27日のパレードで司会の大役を務める副島汐理さん。「いいアナウンスをするためには、楽しむことが一番」と本番を心待ちにする=佐賀市内

 つらかった時期を乗り越えて自信を取り戻し、「さが総文」の開幕を心待ちにしている人がいる。佐賀北高通信制4年の副島汐理さん=佐賀市。佐賀市の中央大通りなどを約1800人が行進し、開幕を華やかに彩る27日のパレードで司会の大役を務める。

 「精神的な部分があったんだと思う。うまくしゃべれなくなって…」。全日制高校の放送部員だった昨年12月、自身の異変に気付いた。発声練習をしっかりしても、原稿を読む段になると、声がストレートに出なかったり、うわずったりすることが多くなった。

 人間関係に悩んでいたこともあり「思い切って動いてみよう」と決心。通信制に移って新たな一歩を踏み出した。

 人の声は、気持ちにも左右されるようだ。通信制に通い始めてからは、以前の緊張感から解き放たれたのか、自然と声が出るようになっていった。

 「いまのほうが放送を好きな気持ちを実感できている。いいアナウンスをするためには、楽しむことが一番だと思う」と、伸び伸びと放送に向き合っている。

 23日に開かれた「NHK杯全国高校放送コンテスト」朗読部門に初めて出場。熊本弁の方言が交じった石牟礼道子さんのエッセーを温かな声で表現し、全国の準決勝に進んだ。

 27日のパレードは開幕を告げるビッグイベント。「こんな貴重な機会にアナウンスができるなんて。うれしい気持ちでいっぱい」と顔をほころばせる。

[データの抜粋]
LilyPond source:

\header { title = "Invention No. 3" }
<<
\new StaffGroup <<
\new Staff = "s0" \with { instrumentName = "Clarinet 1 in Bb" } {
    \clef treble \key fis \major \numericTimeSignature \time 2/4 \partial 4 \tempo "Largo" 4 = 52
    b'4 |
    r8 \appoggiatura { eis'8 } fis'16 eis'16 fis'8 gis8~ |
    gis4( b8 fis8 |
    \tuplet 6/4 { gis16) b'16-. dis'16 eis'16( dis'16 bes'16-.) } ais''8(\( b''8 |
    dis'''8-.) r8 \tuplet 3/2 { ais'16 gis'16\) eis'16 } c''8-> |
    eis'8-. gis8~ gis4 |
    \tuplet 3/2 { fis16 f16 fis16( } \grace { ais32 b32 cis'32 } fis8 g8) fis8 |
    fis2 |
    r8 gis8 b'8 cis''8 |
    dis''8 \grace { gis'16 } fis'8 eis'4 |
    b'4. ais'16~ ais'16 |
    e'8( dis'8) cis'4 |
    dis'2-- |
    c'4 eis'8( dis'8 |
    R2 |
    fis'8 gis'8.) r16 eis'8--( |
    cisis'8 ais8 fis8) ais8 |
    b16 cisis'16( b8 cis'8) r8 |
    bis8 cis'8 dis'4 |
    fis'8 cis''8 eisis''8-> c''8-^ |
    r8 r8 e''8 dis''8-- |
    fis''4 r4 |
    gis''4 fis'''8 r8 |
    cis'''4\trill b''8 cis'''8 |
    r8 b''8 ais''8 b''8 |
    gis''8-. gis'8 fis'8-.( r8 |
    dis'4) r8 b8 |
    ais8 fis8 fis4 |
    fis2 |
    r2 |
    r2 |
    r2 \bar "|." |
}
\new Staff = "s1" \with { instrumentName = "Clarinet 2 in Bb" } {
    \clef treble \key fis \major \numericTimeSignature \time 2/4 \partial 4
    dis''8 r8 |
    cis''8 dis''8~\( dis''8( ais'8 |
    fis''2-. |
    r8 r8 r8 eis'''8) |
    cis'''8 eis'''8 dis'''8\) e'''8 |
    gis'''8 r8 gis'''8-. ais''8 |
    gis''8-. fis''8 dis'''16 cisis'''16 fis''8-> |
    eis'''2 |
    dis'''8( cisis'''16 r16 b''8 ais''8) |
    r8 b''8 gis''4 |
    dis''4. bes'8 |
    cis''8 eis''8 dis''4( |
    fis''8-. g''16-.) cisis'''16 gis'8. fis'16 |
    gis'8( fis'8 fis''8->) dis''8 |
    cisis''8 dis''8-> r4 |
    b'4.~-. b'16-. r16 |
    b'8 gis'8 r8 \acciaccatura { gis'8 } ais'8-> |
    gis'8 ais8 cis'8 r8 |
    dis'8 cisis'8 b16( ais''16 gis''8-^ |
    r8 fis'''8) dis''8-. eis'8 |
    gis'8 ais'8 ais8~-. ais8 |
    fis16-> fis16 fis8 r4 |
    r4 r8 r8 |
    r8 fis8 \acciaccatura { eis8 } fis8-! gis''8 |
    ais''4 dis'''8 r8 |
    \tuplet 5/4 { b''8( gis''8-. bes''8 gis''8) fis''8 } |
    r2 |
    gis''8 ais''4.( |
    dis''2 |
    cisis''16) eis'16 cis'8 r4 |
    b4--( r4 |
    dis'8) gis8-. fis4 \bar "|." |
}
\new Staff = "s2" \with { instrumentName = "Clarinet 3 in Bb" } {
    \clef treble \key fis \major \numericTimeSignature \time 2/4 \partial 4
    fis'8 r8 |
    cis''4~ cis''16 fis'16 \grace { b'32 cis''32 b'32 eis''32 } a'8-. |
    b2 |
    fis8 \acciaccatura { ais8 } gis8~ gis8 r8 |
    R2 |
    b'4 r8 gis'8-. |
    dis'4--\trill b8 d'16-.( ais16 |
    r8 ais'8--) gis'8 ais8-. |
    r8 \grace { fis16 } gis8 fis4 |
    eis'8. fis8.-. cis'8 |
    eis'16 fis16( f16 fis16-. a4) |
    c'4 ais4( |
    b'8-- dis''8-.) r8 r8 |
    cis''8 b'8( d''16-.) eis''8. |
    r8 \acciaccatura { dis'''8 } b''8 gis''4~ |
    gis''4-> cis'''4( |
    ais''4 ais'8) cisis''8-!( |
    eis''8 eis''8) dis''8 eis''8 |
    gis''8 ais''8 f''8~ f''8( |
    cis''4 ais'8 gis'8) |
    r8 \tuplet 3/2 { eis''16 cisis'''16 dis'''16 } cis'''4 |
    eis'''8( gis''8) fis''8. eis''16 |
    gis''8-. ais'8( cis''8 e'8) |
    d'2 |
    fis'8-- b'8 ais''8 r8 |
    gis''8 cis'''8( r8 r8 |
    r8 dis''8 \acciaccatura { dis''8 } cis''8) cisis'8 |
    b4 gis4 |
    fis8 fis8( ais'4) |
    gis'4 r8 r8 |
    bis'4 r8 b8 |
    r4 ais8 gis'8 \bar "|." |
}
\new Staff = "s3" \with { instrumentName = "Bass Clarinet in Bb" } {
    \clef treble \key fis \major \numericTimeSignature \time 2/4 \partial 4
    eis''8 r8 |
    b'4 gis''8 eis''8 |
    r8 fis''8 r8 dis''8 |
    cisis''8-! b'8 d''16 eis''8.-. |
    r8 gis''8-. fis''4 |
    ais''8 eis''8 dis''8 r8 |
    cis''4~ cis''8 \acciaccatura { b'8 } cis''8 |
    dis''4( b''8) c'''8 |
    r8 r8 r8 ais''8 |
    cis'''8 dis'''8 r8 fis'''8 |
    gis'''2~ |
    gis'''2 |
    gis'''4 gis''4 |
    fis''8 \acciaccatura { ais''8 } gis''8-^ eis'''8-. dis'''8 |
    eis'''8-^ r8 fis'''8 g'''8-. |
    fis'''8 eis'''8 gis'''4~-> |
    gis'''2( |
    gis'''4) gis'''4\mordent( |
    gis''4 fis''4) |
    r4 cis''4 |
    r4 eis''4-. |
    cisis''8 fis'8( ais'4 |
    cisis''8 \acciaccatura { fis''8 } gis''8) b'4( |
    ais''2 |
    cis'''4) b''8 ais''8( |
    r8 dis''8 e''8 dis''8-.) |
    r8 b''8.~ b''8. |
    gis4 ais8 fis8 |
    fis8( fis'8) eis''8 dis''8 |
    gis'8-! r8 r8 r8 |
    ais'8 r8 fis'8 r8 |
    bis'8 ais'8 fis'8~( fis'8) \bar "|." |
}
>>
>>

### 課題
本文中で日付を表す語句を、重複を除いてすべて書き出してください。 エントリは本文とは別個の資料です。

### 解答
27日、昨年12月、23日